Marva Collins, who has operated the private Westside Preparatory School in Chicago for more than 10 years, is planning to open a second school in Compton, Calif. Ms. Collins’s school has been recognized na6tionally for its efforts with inner-city youths.
Working with a local fund-raising committee, Ms. Collins hopes to open the Compton school in September 1988. Anne Skellenger, the committee’s director, said it has raised $300,000 of the $800,000 needed to build the school. Of Compton’s 100,000 residents, 75 percent are black, Ms. Skellenger said.
Promoting values that date from biblical times, 100 ultra-orthodox rabbinical students traveled in two-member teams this summer to more than 30 states, seeking to persuade mayors and school officials to put morality back into the classroom.
The lobbyists, all students at Chabad-Lubavitch Rabbinical College in Brooklyn, N.Y., showed the politicians and educators a videotape aimed at teen-agers that presents ethical dilemmas and their solutions.
Rabbi Menachem Sharfstein, who traveled through Texas and was one of the program’s coordinators, said the venture was sponsored by a nationwide network of centers run by Lubavitchers, members of an international Hasidic movement. He said center directors had developed the program after the Lubavitch leader, Rabbi Menachem Schneerson, called on followers to promote ethics education.
The National Endowment for the Humanities has selected Robert Nisbet, the historian and sociologist, to be the Jefferson Lecturer in the Humanities for 1988.
Mr. Nisbet, the Albert Schweitzer Professor Emeritus at Columbia University, will deliver two lectures next spring on “progress and community,” themes he has addressed extensively in his writings.

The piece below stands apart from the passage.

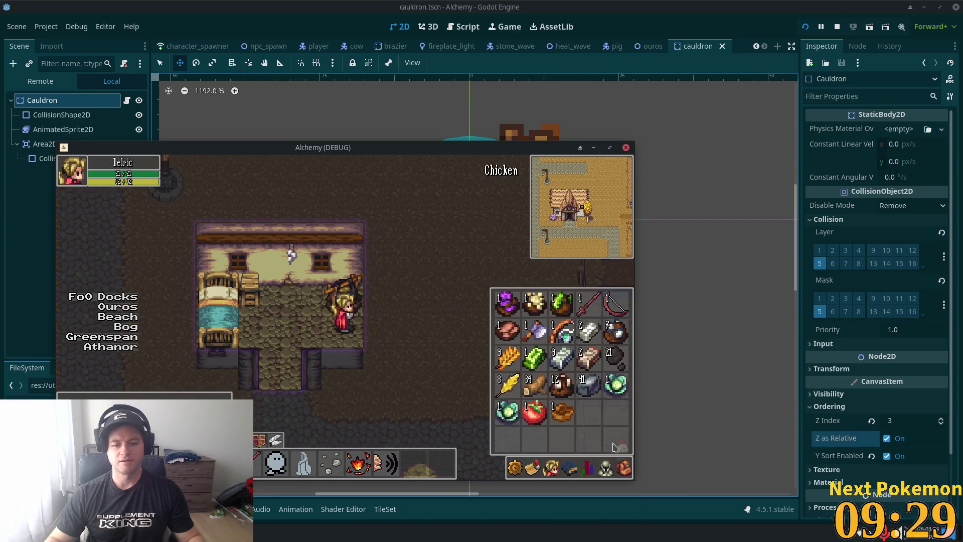
pyautogui.click(534, 410)
pyautogui.click(536, 431)
pyautogui.press('Left')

Mr. Nisbet is the 17th scholar to be chosen as a Jefferson Lecturer, the highest honor conferred by the federal government for outstanding achievement in the humanities. The award carries a $10,000 stipend.
In an effort to instill “cultural literacy” in school curricula, E.D. Hirsch Jr., author of Cultural Literacy: What Every American Needs to Know, has set up a foundation to create standardized tests to measure students’ general knowledge.
Underwritten by a $50,000 grant from the Exxon Educational Foundation, Mr. Hirsch’s foundation will initially publish a one-hour test for 12th graders. With additional income--from Mr. Hirsch’s lecture fees as well as from sales of his initial test--the foundation will also produce tests for 3rd, 6th, and 9th graders.
“These tests, I think, are going to be popular,” said Mr. Hirsch, William R. Kenan Professor of English at the University of Virginia.
“They will generate income. We think the income should go not to private hands, but back to education.”